Task set:
[1] From the excerpt on health care and climate change, extract the passage that begins at the words "In the health" and stops after the words "the comments are.".
[2] According to the excerpt on health care and climate change, what share of British Columbia's total budget does the health care budget make up?


    In the health care area we will have many occasion in the future to consider rationing. In British Columbia, I believe the health care budget is approximately 43% of the total budget. Left as it is, within a decade it would be 50%. Those tough choices which hospital administrators or health authorities face will become more important and necessary.

    Final thought as someone who has been away from this blog for a bit, I realize how thought provoking and interesting the entires and the comments are.

  3. In fact, if a cabal of evil psychologists had gathered in a secret undersea base to concoct a crisis humanity would be hopelessly ill-equipped to address, they couldn’t have done better than climate change. We’ve evolved to respond more vigorously to threats that are immediate and easy to picture mentally, rather than those that are distant and abstract; we’re more sensitive to intentional threats from specific humans, rather than unintentional ones resulting from collective action; we’re terrible at making small sacrifices in the present to avoid vast ones in future; our attention is seized by phenomena that change daily, rather than those that ratchet up gradually over years.

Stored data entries
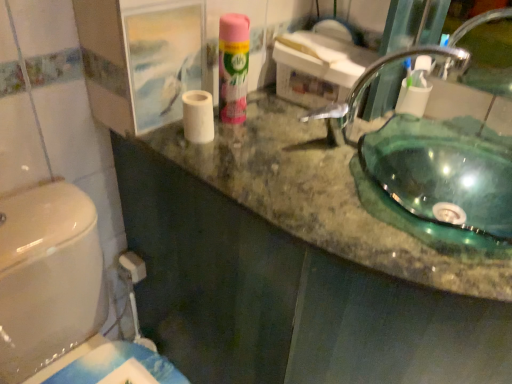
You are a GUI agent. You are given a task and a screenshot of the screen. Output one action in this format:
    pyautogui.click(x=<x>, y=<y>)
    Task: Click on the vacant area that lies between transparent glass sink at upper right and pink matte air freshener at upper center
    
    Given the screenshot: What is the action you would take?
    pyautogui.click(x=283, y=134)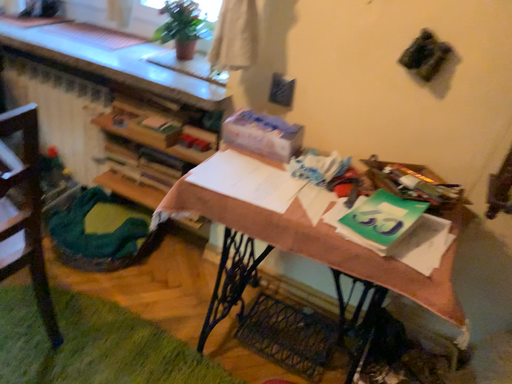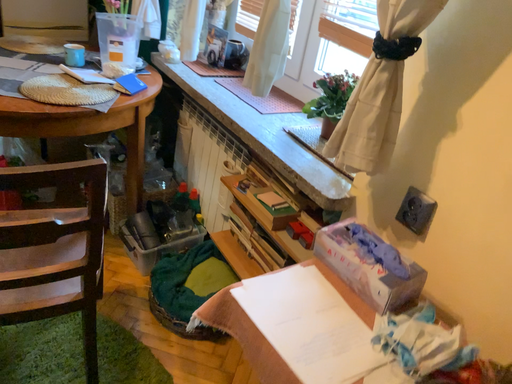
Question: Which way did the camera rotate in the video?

Solutions per task:
[1]
In the health care area we will have many occasion in the future to consider rationing. In British Columbia, I believe the health care budget is approximately 43% of the total budget. Left as it is, within a decade it would be 50%. Those tough choices which hospital administrators or health authorities face will become more important and necessary.

    Final thought as someone who has been away from this blog for a bit, I realize how thought provoking and interesting the entires and the comments are.

[2] Approximately 43%.